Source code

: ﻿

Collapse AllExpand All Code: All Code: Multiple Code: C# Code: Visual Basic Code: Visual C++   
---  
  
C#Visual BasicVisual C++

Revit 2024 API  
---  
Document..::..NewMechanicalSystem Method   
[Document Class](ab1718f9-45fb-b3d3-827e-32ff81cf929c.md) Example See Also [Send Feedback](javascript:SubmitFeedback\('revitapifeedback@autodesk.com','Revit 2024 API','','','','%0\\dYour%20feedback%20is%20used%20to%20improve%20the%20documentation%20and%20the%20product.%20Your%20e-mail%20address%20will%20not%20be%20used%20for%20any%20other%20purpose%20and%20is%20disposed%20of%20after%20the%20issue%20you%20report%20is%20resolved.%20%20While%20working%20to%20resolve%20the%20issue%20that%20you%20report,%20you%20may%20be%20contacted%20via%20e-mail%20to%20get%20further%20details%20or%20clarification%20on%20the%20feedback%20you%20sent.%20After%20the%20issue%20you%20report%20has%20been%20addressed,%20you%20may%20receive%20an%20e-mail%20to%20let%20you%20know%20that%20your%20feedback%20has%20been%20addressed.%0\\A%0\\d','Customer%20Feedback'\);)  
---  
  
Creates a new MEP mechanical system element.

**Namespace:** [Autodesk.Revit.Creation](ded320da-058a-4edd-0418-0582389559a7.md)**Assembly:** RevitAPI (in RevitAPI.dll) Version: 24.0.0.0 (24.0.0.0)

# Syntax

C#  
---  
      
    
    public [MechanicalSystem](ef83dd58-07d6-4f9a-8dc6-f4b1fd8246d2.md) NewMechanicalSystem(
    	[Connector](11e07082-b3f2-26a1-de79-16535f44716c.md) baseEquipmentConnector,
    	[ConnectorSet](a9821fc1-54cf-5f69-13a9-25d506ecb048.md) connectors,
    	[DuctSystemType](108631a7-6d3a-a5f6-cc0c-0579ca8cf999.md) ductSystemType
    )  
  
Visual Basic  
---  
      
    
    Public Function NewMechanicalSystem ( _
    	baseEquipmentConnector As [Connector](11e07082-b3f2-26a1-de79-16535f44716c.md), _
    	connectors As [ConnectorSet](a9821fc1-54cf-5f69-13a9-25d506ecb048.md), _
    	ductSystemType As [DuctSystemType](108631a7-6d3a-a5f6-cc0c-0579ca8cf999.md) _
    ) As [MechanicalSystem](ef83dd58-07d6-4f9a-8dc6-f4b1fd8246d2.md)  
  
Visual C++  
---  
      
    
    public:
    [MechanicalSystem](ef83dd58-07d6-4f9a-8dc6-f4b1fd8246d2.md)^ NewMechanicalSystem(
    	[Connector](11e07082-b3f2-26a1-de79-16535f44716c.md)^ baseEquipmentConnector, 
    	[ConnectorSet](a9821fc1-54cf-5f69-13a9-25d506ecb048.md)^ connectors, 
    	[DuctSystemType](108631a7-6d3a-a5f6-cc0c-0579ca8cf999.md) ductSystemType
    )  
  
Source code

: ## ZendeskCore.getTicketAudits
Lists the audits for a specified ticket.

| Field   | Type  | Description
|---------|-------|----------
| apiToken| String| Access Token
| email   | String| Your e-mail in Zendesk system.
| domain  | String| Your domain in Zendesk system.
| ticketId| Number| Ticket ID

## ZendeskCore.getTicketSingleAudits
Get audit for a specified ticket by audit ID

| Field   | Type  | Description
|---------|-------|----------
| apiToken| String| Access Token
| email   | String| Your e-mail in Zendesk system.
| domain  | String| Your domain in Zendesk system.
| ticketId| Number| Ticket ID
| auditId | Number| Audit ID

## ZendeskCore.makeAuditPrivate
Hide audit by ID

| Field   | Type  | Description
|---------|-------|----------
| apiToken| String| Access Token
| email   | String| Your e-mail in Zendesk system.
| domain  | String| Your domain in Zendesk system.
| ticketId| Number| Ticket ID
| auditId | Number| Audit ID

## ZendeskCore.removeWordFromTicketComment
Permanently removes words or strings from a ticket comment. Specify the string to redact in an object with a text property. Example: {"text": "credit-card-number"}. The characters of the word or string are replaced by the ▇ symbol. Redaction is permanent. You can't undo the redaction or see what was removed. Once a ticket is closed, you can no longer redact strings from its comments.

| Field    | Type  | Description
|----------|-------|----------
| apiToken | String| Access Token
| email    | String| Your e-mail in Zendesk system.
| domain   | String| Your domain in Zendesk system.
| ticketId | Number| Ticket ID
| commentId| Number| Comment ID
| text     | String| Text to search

============================================================

JOB ITEM
Beginning with the first line of the listing above, please write out every line exactly until you reach the line that contains "As [DuctSystemType](108631a7-6d3a-a5f6-cc0c-0579ca8cf999.md) _", and include that one too.

REPLY TO THE EXERCISE
Source code

: ﻿

Collapse AllExpand All Code: All Code: Multiple Code: C# Code: Visual Basic Code: Visual C++   
---  
  
C#Visual BasicVisual C++

Revit 2024 API  
---  
Document..::..NewMechanicalSystem Method   
[Document Class](ab1718f9-45fb-b3d3-827e-32ff81cf929c.md) Example See Also [Send Feedback](javascript:SubmitFeedback\('revitapifeedback@autodesk.com','Revit 2024 API','','','','%0\\dYour%20feedback%20is%20used%20to%20improve%20the%20documentation%20and%20the%20product.%20Your%20e-mail%20address%20will%20not%20be%20used%20for%20any%20other%20purpose%20and%20is%20disposed%20of%20after%20the%20issue%20you%20report%20is%20resolved.%20%20While%20working%20to%20resolve%20the%20issue%20that%20you%20report,%20you%20may%20be%20contacted%20via%20e-mail%20to%20get%20further%20details%20or%20clarification%20on%20the%20feedback%20you%20sent.%20After%20the%20issue%20you%20report%20has%20been%20addressed,%20you%20may%20receive%20an%20e-mail%20to%20let%20you%20know%20that%20your%20feedback%20has%20been%20addressed.%0\\A%0\\d','Customer%20Feedback'\);)  
---  
  
Creates a new MEP mechanical system element.

**Namespace:** [Autodesk.Revit.Creation](ded320da-058a-4edd-0418-0582389559a7.md)**Assembly:** RevitAPI (in RevitAPI.dll) Version: 24.0.0.0 (24.0.0.0)

# Syntax

C#  
---  
      
    
    public [MechanicalSystem](ef83dd58-07d6-4f9a-8dc6-f4b1fd8246d2.md) NewMechanicalSystem(
    	[Connector](11e07082-b3f2-26a1-de79-16535f44716c.md) baseEquipmentConnector,
    	[ConnectorSet](a9821fc1-54cf-5f69-13a9-25d506ecb048.md) connectors,
    	[DuctSystemType](108631a7-6d3a-a5f6-cc0c-0579ca8cf999.md) ductSystemType
    )  
  
Visual Basic  
---  
      
    
    Public Function NewMechanicalSystem ( _
    	baseEquipmentConnector As [Connector](11e07082-b3f2-26a1-de79-16535f44716c.md), _
    	connectors As [ConnectorSet](a9821fc1-54cf-5f69-13a9-25d506ecb048.md), _
    	ductSystemType As [DuctSystemType](108631a7-6d3a-a5f6-cc0c-0579ca8cf999.md) _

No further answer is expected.